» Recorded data
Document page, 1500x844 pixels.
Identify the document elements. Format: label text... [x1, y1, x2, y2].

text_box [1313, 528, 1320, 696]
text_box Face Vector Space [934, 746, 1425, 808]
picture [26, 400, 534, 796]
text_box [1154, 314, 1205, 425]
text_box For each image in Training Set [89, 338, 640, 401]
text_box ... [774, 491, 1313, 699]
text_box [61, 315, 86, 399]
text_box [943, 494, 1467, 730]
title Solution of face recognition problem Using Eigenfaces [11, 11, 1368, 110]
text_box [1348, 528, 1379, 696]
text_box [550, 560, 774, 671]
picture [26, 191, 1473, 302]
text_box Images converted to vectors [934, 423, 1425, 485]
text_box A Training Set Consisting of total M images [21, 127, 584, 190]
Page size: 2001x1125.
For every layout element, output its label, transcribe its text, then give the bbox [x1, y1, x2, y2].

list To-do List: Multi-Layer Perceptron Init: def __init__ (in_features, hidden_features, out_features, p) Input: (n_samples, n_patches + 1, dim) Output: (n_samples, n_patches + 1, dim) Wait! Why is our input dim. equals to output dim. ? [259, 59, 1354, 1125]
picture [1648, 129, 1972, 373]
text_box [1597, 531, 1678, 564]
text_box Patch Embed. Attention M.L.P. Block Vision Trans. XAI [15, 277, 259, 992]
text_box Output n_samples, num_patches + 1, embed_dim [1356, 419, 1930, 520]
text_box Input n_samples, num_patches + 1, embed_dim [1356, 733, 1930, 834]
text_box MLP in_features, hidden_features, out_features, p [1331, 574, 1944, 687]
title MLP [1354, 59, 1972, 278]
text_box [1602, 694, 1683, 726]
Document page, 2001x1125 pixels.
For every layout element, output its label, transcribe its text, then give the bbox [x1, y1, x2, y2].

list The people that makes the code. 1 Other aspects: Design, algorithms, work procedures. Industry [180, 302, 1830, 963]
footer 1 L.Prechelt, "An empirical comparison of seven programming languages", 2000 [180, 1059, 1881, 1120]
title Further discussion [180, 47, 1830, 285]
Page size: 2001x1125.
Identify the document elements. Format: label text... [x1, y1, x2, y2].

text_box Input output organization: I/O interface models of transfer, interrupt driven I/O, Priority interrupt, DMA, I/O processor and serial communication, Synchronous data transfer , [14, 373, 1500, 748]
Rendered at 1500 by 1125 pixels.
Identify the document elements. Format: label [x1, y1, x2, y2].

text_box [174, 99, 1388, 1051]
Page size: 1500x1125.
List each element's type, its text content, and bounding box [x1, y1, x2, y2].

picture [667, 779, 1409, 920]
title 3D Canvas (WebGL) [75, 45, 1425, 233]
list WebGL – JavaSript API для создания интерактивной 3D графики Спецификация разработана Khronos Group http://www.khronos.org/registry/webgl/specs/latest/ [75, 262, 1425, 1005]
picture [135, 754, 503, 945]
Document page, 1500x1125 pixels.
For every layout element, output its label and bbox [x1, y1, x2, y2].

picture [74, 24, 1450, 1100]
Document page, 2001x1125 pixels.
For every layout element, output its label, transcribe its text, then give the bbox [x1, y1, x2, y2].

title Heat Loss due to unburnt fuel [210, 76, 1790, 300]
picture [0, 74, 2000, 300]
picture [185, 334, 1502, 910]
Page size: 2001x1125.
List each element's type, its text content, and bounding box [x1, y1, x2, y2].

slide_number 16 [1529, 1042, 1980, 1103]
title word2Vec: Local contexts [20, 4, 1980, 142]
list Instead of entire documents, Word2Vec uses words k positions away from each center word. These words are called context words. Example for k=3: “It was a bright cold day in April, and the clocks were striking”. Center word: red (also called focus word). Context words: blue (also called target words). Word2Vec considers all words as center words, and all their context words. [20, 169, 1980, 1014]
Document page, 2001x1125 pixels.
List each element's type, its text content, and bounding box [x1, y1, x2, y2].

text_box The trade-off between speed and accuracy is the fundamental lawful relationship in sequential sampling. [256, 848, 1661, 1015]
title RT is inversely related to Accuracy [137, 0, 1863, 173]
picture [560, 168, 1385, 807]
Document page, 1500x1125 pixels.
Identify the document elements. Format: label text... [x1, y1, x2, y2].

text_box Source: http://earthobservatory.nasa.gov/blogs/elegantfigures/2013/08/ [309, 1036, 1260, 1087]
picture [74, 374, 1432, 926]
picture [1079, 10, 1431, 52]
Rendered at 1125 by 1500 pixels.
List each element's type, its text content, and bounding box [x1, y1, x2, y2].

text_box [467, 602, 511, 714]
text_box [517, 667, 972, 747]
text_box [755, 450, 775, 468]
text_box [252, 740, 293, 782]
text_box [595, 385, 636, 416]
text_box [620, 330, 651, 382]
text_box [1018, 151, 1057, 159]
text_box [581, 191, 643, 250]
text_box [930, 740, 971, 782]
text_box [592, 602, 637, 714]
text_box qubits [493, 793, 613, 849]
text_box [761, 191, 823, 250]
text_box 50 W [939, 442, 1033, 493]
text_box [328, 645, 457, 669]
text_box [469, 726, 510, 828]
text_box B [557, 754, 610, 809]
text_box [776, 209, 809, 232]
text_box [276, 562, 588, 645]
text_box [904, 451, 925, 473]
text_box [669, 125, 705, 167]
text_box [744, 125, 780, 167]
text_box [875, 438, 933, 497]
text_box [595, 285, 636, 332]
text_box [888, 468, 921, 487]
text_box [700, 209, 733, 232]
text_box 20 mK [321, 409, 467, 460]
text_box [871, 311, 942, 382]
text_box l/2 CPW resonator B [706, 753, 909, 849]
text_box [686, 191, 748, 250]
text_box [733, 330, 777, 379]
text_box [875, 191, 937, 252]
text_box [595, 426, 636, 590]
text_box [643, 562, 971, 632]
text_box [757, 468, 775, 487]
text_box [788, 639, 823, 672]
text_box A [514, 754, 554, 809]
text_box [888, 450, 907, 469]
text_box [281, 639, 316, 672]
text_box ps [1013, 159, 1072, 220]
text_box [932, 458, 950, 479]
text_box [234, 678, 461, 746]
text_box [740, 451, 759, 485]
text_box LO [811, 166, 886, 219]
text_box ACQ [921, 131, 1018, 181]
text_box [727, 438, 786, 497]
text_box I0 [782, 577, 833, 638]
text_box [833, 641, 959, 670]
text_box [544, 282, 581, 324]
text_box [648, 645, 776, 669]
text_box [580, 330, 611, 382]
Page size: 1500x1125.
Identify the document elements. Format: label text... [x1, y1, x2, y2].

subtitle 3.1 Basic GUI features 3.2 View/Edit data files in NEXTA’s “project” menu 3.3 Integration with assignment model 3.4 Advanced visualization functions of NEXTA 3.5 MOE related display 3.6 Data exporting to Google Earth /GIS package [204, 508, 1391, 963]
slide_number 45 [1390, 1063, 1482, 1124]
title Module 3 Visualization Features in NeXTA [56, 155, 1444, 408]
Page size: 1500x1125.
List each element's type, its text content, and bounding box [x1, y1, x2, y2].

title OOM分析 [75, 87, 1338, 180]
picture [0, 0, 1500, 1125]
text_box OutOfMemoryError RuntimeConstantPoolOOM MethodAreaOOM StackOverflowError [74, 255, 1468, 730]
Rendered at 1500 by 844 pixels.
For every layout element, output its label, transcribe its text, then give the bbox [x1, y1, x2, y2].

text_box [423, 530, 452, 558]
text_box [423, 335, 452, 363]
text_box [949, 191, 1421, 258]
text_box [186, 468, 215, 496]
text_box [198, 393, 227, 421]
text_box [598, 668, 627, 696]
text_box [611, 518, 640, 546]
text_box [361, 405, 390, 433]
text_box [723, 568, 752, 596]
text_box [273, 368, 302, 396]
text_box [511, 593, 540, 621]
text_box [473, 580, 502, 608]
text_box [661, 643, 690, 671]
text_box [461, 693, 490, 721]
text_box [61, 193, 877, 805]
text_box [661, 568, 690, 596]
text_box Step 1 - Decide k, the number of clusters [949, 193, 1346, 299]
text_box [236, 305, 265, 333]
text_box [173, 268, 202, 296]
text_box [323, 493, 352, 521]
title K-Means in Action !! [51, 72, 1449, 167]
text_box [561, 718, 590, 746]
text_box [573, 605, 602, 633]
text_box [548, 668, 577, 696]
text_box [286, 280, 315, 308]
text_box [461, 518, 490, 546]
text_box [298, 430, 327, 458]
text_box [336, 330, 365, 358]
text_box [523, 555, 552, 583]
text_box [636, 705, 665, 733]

» Task prompt
Would you please work out how many lines of the data hold "Rendered"? Reply with the number alone.

» Exercise answer
3